- Born: James Justesen White 1934 (age 91–92)

Academic background
- Alma mater: Amherst College; University of Michigan;

Academic work
- Discipline: Law
- Sub-discipline: Commercial law
- Institutions: University of Michigan

= James J. White =

American legal scholar (born 1934)

James Justesen White (born 1934) is an American legal scholar working as the Robert A. Sullivan Professor of Law at the University of Michigan Law School. He has published the most widely recognized treatise on commercial law, Uniform Commercial Code with Robert S. Summers.

== Education ==
White earned a Bachelor of Arts degree Amherst College in 1956, graduating magna cum laude and Phi Beta Kappa. He earned a Juris Doctor from the University of Michigan Law School in 1962, graduating as a member of the Order of the Coif. During law school, White was an editor of the Michigan Law Review. He was admitted to the California Bar in 1963, which he resigned from in 1974, and he was admitted to the Michigan Bar in 1967.

== Career ==
Before joining the faculty at the University of Michigan Law School in 1964, White practiced law with Latham & Watkins in Los Angeles.
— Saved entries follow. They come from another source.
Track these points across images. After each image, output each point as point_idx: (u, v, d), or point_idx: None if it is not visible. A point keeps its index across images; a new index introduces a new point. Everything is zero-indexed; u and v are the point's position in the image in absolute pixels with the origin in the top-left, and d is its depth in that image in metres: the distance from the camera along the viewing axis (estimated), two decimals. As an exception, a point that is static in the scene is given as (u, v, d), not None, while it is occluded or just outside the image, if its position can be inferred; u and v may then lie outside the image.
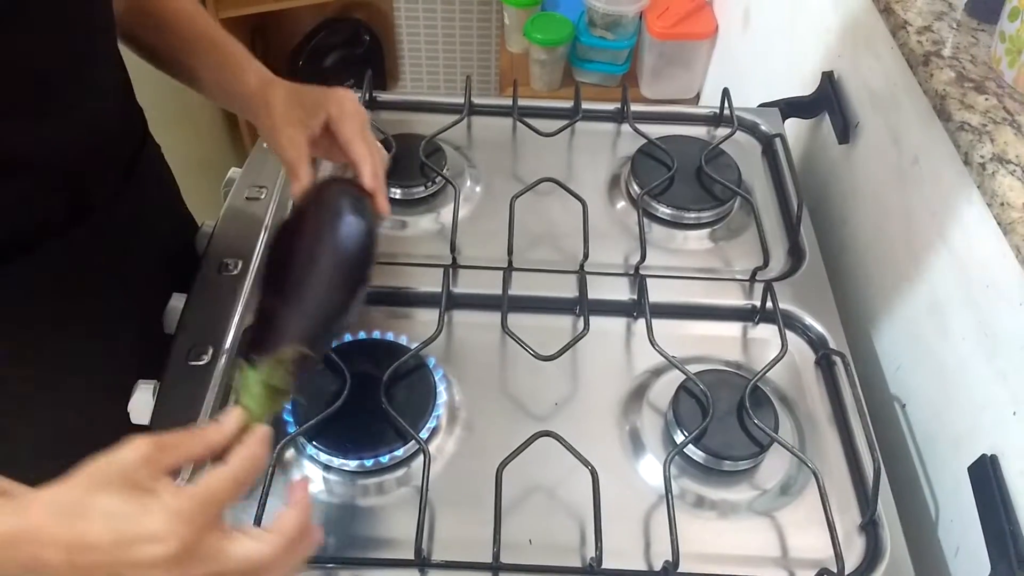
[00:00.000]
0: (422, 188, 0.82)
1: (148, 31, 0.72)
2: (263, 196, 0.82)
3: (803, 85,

From 1978 until 1981, White served as the associate dean of the University of Michigan Law School. White has published nearly 20 books on contract and bankruptcy law, and he has published nearly 70 academic articles in numerous legal journals, including the Michigan Law Review, the Cornell Law Review, the Yale Law Journal, and the Cardozo Law Review. White received the L. Hart Wright Award for Excellence in Teaching for 2001–2002 and the Homer Kripke Achievement Award, given by the American College of Commercial Finance Lawyers. White took a three-year hiatus from the University of Michigan Law School in 2012; however, he returned in 2015. White has been a visiting professor at Harvard Law School, Columbia Law School, Cornell Law School, University of South Carolina School of Law, Tel Aviv University Law School, University of Toledo College of Law, and Wayne State University Law School.

White is a Reporter and member of the Drafting Committee for Implementation of the UN Convention on Independent Guarantees and Stand-by Letters of Credit. He is a member of the Permanent Editorial Board for the Uniform Commercial Code. White also served as a fighter pilot in the United States Air Force.

== Personal life ==
White is married to Nancy White and resides in Ann Arbor, Michigan.